This is often exaggerated for political purposes. The idea was to choose a dialect that was equally distant from both the Bulgarian and Serbian languages so as to be 'comprehensible' (for lack of a better word) to all Macedonians.



			
				sokol said:
			
		

> Which of course in this case is not true as Bulgarian has, with 'pitam', the 'same' word; but probably праша was not chosen because only a minority of speakers did use it.



I think you may have misread what I wrote. It's actually _праша_ ("praša") that's standard and _(о)пита_ ("(o)pita") that's dialectal.


----------



## sokol

iobyo said:


> This is not always the case with Macedonian. (...) and interestingly this is a lot like the English Latin vs.

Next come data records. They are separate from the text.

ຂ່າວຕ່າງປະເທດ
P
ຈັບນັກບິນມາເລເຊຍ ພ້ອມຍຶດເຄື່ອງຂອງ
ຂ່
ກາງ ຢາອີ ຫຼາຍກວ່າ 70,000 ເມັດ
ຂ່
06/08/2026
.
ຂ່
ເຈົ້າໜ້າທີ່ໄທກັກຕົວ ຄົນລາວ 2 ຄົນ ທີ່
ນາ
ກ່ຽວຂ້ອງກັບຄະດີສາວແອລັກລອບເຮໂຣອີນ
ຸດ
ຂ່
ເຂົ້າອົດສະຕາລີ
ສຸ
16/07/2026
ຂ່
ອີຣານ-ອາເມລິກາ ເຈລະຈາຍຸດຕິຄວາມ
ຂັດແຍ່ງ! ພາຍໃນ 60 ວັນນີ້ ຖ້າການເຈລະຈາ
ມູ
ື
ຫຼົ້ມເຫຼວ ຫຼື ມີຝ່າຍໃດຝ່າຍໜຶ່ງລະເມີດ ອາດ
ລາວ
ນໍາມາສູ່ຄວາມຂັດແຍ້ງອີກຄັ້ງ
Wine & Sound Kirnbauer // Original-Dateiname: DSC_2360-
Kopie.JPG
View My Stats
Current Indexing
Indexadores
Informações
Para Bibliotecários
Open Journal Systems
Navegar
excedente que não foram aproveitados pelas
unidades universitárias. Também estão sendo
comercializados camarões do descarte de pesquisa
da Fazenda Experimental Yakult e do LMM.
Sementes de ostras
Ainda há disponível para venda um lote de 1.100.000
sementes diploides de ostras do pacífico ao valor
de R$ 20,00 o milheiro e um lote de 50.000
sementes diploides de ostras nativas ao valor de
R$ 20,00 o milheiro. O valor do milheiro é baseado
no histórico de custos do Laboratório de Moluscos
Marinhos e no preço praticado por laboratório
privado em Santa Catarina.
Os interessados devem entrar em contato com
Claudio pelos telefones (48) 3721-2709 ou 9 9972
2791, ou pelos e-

Germanic choice of words where in Macedonian you can sometimes choose between a Slavic and Turkish word (as in the example above) giving a slightly different nuance in meaning.


Semantic differentiation of such doublettes happens many times when two words of different origin meaning the same exist: and yes, this sounds very much like the same distinction in English.
(I have also read that the same happened in Bosnia to give another example, but let's not discuss this here - we would need a new thread for that one.)



iobyo said:


> The idea was to choose a dialect that was equally distant from both the Bulgarian and Serbian languages so as to be 'comprehensible' (for lack of a better word) to all Macedonians.


Good point, you are right of course.



iobyo said:


> I think you may have misread what I wrote. It's actually _праша_ ("praša") that's standard and _(о)пита_ ("(o)pita") that's dialectal.


It is not only you who wrote that but Tetaya too - and I am *very *sorry for that; for the sake of this discussion still being comprehensible I will edit my posts above but let your correction stand here. 
(My only excuse is that I had a sore tooth when I wrote the above. The tooth problem is solved now, I shouldn't post at all I guess when I am in pain. ;-)


----------



## WannaBeMe

TriglavNationalPark said:


> Oh, I know; Slovenian also uses *prositi* in the sense of "to ask for something". I was just wondering if any other Slavic language, besides Slovenian and Macedonian, also uses *(v)prašati* in the sense of "to ask about something or someone". Most Slavic languages use *pitati* or something similar. (Curiously, *pitati* is a total false friend in Slovenian; it means "to feed a human or an animal".)



Hehe, it funy. This other _pitati_ in the meaning to feed exists also in Serbocratian but this has nothing to do with pitati-to ask. The accents of these two words are completely different. To ask has a long i and to feed a short i. But I have read somewhere that in Lithuanian it is *prausati* or similar -to ask.
And in Serbocroatian there is also prositi-ask or beg for sth.


----------